Allo stesso tempo non mancano le frecciate alle riviste ROCKIT e XL (e di conseguenza Fabri Fibra), a Mondo Marcio e a DJ Gruff.
Fastlife 2 è stato un momento di rottura totale. Con la sua spocchia e il suo stile, Cosimo è diventato definitivamente Guè.
Cosa ha lasciato Fastlife Vol 2 nella discografia di Guè?
Banalmente è stato il turning point della sua carriera. Il momento da cui il pubblico (e forse anche l’artista stesso) ha capito che ci sarebbe potuto essere un Guè Pequeno anche senza Club Dogo. Il momento in cui ha spiccato il volo in maniera indipendente. Ovviamente supportato dalla Dogo Gang, ma non più così vincolato ad essa. Da Fastlife Vol 2 in avanti il fulcro è diventato proprio lui, mentre il gruppo è venuto in secondo piano.
La dimostrazione di questo si è concretizzata proprio con Il Ragazzo D’Oro, il primo album ufficiale solista di Guè, che per l’appunto richiama moltissimo questo Fastlife.
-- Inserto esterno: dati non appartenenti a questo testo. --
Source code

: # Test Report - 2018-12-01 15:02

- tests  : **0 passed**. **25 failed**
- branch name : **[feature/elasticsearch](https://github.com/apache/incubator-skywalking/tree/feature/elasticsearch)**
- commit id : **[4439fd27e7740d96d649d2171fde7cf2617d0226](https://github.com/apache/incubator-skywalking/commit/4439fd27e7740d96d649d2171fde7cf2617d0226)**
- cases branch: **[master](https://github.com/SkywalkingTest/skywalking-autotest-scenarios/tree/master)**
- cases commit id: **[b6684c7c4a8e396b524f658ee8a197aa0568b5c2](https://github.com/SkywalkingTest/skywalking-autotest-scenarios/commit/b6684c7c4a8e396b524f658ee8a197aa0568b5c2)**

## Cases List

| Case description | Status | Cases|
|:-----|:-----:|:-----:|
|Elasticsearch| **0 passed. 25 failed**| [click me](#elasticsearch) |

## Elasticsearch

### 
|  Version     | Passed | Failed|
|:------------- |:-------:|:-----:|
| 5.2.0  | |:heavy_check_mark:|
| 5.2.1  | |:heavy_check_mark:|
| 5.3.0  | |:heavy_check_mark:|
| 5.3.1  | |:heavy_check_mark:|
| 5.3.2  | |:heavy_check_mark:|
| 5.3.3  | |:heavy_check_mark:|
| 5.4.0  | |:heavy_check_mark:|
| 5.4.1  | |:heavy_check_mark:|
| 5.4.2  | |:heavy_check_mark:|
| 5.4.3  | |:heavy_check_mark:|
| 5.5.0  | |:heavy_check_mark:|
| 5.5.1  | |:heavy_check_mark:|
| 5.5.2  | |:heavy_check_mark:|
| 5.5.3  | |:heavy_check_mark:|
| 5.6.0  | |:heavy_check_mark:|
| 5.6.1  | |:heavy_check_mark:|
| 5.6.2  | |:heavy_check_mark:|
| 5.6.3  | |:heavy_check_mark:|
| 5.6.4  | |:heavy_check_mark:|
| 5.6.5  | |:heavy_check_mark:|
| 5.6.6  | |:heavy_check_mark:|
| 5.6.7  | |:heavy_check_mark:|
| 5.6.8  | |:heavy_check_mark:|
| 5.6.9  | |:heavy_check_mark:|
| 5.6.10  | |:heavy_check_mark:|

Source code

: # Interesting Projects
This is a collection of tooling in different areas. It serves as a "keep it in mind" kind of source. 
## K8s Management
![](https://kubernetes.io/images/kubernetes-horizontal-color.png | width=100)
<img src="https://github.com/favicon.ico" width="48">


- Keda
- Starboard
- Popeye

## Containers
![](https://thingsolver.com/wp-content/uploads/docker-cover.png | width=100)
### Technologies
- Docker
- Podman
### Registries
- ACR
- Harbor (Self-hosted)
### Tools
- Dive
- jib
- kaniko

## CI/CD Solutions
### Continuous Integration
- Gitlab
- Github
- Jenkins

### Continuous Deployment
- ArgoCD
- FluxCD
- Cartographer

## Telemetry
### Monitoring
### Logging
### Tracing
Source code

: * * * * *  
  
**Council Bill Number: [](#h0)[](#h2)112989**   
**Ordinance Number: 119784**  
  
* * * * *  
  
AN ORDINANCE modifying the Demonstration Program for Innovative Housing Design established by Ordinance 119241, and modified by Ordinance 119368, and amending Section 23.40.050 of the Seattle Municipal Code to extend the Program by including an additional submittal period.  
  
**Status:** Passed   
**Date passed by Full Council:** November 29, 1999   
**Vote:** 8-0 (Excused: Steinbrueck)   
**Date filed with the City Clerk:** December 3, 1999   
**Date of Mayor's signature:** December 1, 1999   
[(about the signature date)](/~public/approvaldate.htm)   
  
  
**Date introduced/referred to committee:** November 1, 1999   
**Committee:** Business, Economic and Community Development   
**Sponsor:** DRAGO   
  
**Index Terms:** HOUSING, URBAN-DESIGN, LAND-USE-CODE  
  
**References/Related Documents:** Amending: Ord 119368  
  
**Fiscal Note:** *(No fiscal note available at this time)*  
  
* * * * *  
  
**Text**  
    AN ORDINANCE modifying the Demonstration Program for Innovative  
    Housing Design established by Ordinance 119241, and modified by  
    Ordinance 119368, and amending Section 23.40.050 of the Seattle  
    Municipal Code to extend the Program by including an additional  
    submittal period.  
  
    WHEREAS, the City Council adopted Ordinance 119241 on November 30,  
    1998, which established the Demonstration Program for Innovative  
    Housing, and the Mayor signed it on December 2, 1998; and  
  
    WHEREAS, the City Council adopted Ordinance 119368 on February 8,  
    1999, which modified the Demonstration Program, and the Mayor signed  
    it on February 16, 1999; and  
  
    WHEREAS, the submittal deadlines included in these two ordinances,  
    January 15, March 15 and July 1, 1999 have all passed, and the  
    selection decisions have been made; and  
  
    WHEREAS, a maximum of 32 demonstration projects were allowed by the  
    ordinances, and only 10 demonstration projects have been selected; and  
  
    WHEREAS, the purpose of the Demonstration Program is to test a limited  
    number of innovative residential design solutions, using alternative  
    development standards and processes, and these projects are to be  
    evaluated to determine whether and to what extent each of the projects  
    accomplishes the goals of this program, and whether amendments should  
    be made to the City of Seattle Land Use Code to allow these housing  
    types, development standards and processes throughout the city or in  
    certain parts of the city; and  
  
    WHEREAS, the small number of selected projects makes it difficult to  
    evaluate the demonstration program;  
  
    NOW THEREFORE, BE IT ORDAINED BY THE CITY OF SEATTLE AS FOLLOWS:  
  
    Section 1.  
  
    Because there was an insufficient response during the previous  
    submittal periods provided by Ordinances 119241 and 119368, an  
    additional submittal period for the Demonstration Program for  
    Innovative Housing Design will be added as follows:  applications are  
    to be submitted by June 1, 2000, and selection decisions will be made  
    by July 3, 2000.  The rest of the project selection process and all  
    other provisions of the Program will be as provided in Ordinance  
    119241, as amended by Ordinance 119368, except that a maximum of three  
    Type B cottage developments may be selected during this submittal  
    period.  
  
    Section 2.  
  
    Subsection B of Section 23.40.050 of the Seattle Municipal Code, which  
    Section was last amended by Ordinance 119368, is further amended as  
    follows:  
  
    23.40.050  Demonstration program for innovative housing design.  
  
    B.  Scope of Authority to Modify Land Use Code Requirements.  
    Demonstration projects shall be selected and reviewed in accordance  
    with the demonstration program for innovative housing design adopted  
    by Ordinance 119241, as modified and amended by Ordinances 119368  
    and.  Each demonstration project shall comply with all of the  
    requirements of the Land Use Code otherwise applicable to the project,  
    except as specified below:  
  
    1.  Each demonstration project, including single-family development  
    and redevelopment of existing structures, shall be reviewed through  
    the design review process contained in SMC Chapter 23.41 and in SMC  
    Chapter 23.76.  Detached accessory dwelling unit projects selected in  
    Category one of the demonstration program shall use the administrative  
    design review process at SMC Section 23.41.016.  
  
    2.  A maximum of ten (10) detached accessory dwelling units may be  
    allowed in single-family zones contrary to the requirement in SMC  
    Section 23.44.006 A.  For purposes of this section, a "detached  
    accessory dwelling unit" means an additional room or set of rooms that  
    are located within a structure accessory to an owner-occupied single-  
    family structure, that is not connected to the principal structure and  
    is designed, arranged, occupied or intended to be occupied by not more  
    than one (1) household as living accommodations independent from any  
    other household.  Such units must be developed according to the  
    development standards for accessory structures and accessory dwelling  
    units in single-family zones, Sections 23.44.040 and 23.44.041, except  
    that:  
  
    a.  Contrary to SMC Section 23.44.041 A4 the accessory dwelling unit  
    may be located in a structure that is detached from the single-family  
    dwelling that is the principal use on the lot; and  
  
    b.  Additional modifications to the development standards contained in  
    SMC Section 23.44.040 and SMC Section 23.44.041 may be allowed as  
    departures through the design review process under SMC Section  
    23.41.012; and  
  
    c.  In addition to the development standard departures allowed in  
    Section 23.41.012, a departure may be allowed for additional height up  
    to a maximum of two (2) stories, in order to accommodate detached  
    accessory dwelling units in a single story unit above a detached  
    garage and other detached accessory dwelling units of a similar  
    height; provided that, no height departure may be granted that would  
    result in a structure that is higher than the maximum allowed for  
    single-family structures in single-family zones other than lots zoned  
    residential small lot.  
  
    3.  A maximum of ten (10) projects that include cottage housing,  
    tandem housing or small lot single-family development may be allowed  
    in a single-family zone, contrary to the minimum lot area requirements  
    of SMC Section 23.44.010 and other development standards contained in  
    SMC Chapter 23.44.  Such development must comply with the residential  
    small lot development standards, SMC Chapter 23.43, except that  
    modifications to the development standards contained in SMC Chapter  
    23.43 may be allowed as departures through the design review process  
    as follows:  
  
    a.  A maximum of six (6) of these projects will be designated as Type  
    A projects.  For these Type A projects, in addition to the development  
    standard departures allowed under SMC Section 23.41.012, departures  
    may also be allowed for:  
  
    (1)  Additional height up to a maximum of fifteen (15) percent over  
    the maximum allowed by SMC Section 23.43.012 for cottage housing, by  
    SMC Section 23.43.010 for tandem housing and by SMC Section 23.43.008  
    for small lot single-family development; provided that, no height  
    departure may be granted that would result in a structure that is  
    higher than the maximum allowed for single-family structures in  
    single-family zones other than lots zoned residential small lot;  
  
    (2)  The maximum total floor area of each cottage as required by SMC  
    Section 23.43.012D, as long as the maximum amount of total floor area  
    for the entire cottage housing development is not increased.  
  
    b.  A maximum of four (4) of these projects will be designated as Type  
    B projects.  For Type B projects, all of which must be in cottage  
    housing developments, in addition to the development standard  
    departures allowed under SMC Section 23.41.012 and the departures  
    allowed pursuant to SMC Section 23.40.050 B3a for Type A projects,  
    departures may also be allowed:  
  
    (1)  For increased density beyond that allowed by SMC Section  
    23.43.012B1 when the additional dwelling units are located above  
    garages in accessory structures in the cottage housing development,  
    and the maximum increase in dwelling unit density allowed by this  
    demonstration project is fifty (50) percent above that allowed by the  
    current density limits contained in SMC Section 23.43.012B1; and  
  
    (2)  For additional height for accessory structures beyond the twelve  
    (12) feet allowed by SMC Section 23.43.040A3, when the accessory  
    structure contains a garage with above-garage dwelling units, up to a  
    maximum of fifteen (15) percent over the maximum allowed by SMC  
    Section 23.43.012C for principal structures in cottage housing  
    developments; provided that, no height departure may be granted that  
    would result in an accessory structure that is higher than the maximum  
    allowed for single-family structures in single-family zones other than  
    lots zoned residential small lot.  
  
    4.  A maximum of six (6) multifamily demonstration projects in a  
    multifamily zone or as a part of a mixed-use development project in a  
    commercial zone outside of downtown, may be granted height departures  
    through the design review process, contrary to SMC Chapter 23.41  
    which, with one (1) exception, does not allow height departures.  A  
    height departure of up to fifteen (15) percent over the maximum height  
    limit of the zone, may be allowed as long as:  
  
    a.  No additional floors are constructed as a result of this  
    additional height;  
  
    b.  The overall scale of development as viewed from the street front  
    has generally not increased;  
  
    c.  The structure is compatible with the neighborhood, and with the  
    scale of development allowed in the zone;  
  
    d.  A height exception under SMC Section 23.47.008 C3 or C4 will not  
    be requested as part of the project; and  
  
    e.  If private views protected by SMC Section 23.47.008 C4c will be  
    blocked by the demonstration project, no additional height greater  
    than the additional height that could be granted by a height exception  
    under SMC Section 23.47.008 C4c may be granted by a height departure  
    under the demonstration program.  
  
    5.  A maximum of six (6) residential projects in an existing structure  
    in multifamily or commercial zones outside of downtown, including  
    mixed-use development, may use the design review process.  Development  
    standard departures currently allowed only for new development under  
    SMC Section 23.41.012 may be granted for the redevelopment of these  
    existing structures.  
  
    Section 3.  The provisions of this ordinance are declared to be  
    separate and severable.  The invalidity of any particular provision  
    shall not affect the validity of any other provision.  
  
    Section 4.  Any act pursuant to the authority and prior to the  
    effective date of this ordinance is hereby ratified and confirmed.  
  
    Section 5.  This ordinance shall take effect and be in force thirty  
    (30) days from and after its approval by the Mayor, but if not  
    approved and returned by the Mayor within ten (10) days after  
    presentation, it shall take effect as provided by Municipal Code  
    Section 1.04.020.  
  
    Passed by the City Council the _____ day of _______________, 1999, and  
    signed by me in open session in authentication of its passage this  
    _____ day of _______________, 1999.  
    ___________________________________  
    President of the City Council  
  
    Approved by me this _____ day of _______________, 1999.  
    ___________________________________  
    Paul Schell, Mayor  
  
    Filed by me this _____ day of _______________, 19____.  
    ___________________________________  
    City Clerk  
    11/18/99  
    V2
Praticamente tutti i featuring de Il Ragazzo D’Oro erano presenti nel precedente mixtape. Viene rimarcato il sodalizio con Caneda e soprattutto viene ri-elaborata Non Lo Spegnere, la prima vera hit di Guè come solista (accompagnato da Entics). Questo brano riceve un notevole successo e convince Guè a registrarlo nuovamente (su un beat inedito) per farlo diventare il suo primo singolo ufficiale estratto da Il Ragazzo D’Oro.
Da Fastlife Vol 2: Faster Life la scena rap non è stata più la stessa. Ci ha dato il primo assaggio di ciò che sarebbe diventato Guè negli anni a venire e di ciò che continua ad essere.